Aflatossine, poca attenzione e scarsa regolamentazione
é importante soffermarsi anche sulla poca attenzione e la scarsa regolamentazione sulla possibile esposizione professionale alle aflatossine e sulle modalità di prevenzione. A dimostrazione di ciò, la limitata quantità di studi epidemiologici o approfondimenti sperimentali su quelli che sono gli effetti sanitari e livelli di esposizione professionale, all’interno delle aziende – numerose – che trattano prodotti alimentari o mangimi contaminati, in maniera diretta o indiretta. Ma non solo: sono assenti normative specifiche di prevenzione a tutela dei lavoratori esposti; le aflatossine, inoltre, paradossalmente non sono comprese nella lista UE dei cancerogeni professionali. L’unico riferimento normativo specifico in tema di esposizione professionale – è l’inserimento dal giugno del 2014 dell’epatocarcinoma nella lista delle Malattie Professionali, con obbligo di denuncia, nel caso di precedente esposizione professionale ad Aflatossina B1.
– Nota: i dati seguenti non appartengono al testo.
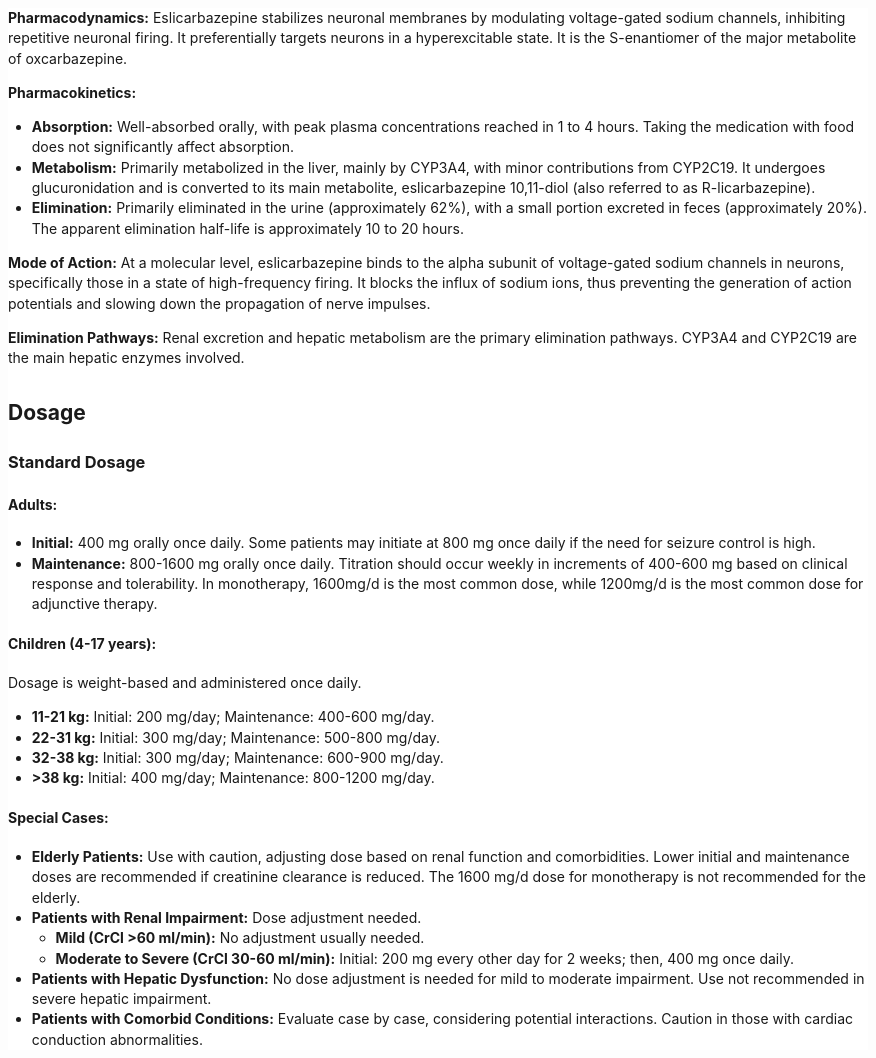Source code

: **Pharmacodynamics:** Eslicarbazepine stabilizes neuronal membranes by modulating voltage-gated sodium channels, inhibiting repetitive neuronal firing.  It preferentially targets neurons in a hyperexcitable state. It is the S-enantiomer of the major metabolite of oxcarbazepine.

**Pharmacokinetics:**

* **Absorption:**  Well-absorbed orally, with peak plasma concentrations reached in 1 to 4 hours. Taking the medication with food does not significantly affect absorption.
* **Metabolism:** Primarily metabolized in the liver, mainly by CYP3A4, with minor contributions from CYP2C19.  It undergoes glucuronidation and is converted to its main metabolite, eslicarbazepine 10,11-diol (also referred to as R-licarbazepine).
* **Elimination:** Primarily eliminated in the urine (approximately 62%), with a small portion excreted in feces (approximately 20%). The apparent elimination half-life is approximately 10 to 20 hours.

**Mode of Action:** At a molecular level, eslicarbazepine binds to the alpha subunit of voltage-gated sodium channels in neurons, specifically those in a state of high-frequency firing. It blocks the influx of sodium ions, thus preventing the generation of action potentials and slowing down the propagation of nerve impulses.

**Elimination Pathways:** Renal excretion and hepatic metabolism are the primary elimination pathways. CYP3A4 and CYP2C19 are the main hepatic enzymes involved.



## **Dosage**


### **Standard Dosage**

#### **Adults:**

* **Initial:** 400 mg orally once daily. Some patients may initiate at 800 mg once daily if the need for seizure control is high.
* **Maintenance:**  800-1600 mg orally once daily.  Titration should occur weekly in increments of 400-600 mg based on clinical response and tolerability. In monotherapy, 1600mg/d is the most common dose, while 1200mg/d is the most common dose for adjunctive therapy.


#### **Children (4-17 years):**

Dosage is weight-based and administered once daily.

* **11-21 kg:** Initial: 200 mg/day;  Maintenance: 400-600 mg/day.
* **22-31 kg:** Initial: 300 mg/day;  Maintenance: 500-800 mg/day.
* **32-38 kg:** Initial: 300 mg/day;  Maintenance: 600-900 mg/day.
* **>38 kg:** Initial: 400 mg/day;  Maintenance: 800-1200 mg/day.


#### **Special Cases:**

* **Elderly Patients:**  Use with caution, adjusting dose based on renal function and comorbidities. Lower initial and maintenance doses are recommended if creatinine clearance is reduced. The 1600 mg/d dose for monotherapy is not recommended for the elderly.
* **Patients with Renal Impairment:**  Dose adjustment needed.
    * **Mild (CrCl >60 ml/min):** No adjustment usually needed.
    * **Moderate to Severe (CrCl 30-60 ml/min):** Initial: 200 mg every other day for 2 weeks; then, 400 mg once daily. 
* **Patients with Hepatic Dysfunction:** No dose adjustment is needed for mild to moderate impairment. Use not recommended in severe hepatic impairment.
* **Patients with Comorbid Conditions:** Evaluate case by case, considering potential interactions.  Caution in those with cardiac conduction abnormalities.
Le probabili ragioni del disinteresse
Il disinteresse intorno al tema aflatossine, probabilmente, è dato dal fatto che queste micotossine, classificate come cancerogeni ‘naturali’, prodotti da muffe, rappresentano elementi ai quali è difficile sottrarsi e, di conseguenza, spaventano meno. Probabilmente, sono anche concepite come qualcosa di meno pericoloso rispetto ai cancerogeni ‘di sintesi’.
Inoltre – siamo sempre nel campo delle ipotesi – il problema dell’esposizione alimentare è più evidente nei paesi ‘in via di sviluppo’. In occidente, l’evidenza epidemiologica di danni derivati da aflatossine è di più complessa documentazione.
A ogni modo, di aflatossine e del rischio professionale a esse legato, se ne parla poco anche all’interno delle aziende nelle quali è consistente l’esposizione per via inalatoria. È stato già ampiamente dimostrato che l’aflatossina B1 inalata, trasformatasi localmente in epossido, agisce direttamente sul tessuto polmonare. Pochi, in realtà, sono i dati certi relativi agli effetti nocivi sui lavoratori esposti.
Aflatossine: cosa sono e dove si possono trovare
Le aflatossine sono micotossine prodotte da specie fungine appartenenti alla classe degli Ascomiceti (genere Aspergillus), Fusarium, oppure da altre muffe. Il termine aflatossina deriva proprio dall’Aspergillus flavus, responsabile della prima epidemia da micotossine documentata, nel 1961.
L’Aspergillus flavus produce i tipi B1 e B2, l’Aspergillus parasiticus, invece, sia i tipi B sia i tipi G1 e G2. I cereali, la soia, i legumi, il cotone, le spezie, le granaglie, la frutta secca ed essiccata, alcuni tipi di mandorle e le arachidi – sia durante la coltivazione sia durante il raccolto e l’immagazzinamento – sono le derrate alimentari più frequentemente contaminate da aflatossine, sostanze che non sono sempre facili da individuare in un alimento. A ogni modo, la presenza di Aspergillus flavus in un alimento, non è sempre sinonimo di contaminazione da aflatossine. Queste ultime, infatti, sono prodotte solo con condizioni di stress alle quali vengono sottoposte le piante, come umidità e alte temperature (tra 25°C e 32 °C), siccità, scarsa difesa fitosanitaria e concimazione non corretta. Presupposti di questo tipo si registrano, per esempio, nei campi della Pianura Padana, dove la contaminazione del mais è facilitata dal caldo e dall’umidità dell’estate e soprattutto nelle zone tropicali e subtropicali, caratterizzate da grande siccità.